De Duitse dichter en schrijver Norbert Hummelt werd geboren in 1962 in Neuss. Toto 1990 studeerde hij Duits en Engels in Keulen. Hij begon met gedichten en essays. Daarnaast vertaalde hij poëzie uit het Engels en het Deens. Oorspronkelijk schreef Hummelt experimentele gedichten in navolging van Rolf Dieter Brinkmann en Thomas Kling. Vanaf zijn tweede bundel „singtrieb“ gebruikte hij weer traditionelere technieken. Van 1988 tot 1992 gaf hij leiding aan de Kölner Autorenwerkstatt.

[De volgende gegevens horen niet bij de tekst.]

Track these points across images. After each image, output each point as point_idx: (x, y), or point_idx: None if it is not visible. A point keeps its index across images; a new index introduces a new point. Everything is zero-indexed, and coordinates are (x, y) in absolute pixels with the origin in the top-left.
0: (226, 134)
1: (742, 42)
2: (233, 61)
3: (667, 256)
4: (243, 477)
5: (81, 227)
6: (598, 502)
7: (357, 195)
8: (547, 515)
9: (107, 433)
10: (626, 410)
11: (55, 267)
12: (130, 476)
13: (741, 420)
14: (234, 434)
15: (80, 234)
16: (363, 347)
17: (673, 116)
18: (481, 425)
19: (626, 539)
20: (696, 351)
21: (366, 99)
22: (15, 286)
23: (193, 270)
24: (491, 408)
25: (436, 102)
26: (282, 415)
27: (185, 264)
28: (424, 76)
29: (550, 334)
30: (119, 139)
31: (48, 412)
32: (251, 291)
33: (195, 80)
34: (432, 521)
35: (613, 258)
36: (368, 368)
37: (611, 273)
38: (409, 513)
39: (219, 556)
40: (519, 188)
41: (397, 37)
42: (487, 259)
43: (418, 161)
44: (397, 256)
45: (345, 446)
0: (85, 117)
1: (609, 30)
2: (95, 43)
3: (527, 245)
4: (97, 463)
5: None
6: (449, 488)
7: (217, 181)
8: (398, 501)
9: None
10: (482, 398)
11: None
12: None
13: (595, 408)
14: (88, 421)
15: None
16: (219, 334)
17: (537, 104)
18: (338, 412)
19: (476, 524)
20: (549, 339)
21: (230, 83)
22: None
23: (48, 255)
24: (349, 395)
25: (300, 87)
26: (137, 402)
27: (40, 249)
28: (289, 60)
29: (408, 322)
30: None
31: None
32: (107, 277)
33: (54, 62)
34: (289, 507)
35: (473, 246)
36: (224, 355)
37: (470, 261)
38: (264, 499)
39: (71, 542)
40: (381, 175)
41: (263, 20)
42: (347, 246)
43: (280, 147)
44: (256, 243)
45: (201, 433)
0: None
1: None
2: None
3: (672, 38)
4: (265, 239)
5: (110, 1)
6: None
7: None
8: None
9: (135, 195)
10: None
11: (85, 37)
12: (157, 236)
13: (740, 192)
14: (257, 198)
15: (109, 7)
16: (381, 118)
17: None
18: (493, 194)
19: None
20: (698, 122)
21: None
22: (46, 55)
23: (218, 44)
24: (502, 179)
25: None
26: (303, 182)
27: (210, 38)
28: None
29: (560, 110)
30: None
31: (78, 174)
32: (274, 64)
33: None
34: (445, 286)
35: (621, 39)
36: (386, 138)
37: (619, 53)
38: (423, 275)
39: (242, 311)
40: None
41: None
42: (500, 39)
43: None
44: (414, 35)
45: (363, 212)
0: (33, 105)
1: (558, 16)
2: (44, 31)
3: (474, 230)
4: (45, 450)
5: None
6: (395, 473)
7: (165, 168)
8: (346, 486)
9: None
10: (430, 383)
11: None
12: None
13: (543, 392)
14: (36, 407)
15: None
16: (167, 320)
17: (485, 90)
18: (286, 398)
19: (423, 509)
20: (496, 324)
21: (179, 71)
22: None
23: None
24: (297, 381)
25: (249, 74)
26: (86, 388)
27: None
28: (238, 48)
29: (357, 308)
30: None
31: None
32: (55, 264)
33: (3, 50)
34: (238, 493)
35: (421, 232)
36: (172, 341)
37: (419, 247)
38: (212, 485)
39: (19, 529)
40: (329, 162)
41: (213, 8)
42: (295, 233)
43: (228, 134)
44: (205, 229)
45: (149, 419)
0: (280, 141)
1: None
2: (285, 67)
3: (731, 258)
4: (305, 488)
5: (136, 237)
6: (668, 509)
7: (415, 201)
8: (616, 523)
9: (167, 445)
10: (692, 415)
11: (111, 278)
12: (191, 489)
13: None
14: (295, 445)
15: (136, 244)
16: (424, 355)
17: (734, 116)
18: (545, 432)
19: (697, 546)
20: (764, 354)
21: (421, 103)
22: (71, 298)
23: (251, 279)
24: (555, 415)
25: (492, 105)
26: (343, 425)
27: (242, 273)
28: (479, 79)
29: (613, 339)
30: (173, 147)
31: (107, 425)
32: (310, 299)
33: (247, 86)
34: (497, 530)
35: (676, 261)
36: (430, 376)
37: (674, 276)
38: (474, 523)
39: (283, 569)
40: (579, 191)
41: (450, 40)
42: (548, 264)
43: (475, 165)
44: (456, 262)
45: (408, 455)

Verder doceerde hij aan het DeutschenLiteraturinstitut Leipzig en is hij redacteur van het tijdschrift Text + Kritik.

mohn

vorhin war fulda. das fahle licht der deckenleuchten
des großraumwagens spiegelt sich ständig vor mir
im fenster. du schreibst bei dir ist es bedeckt u. kühl

mein herzklopfen stört mich das trübe gefühl schon
auf der hinfahrt flog es mich an draußen die wiesen
viel wald u. die wolken was ich auch sehe es tut mir

nicht gut die alte drangsal in meinem blut. vorgestern
war das wogende grün u. wind im hof wie sich der
baum bewegte ich hörte die warnenden rufe der elster

sie flog mir nach aus einem andern leben da war ein
baum im hof doch eines morgens licht u. eine stimme
von weit her spricht: kassel liegt hinter uns. noch immer

sind es gut zweieinhalb stunden unruhig bin ich u.
älter als du u. rase reglos auf göttingen zu u. sehe
die böschungen rot vor mohn u. kann meine haltlos

rinnende zeit keinem der ziehenden bilder versprechen.
das u. die unerträgliche frist bis du mich nach dem streit
wieder küßt läßt mich bis hildesheim sicher zerbrechen.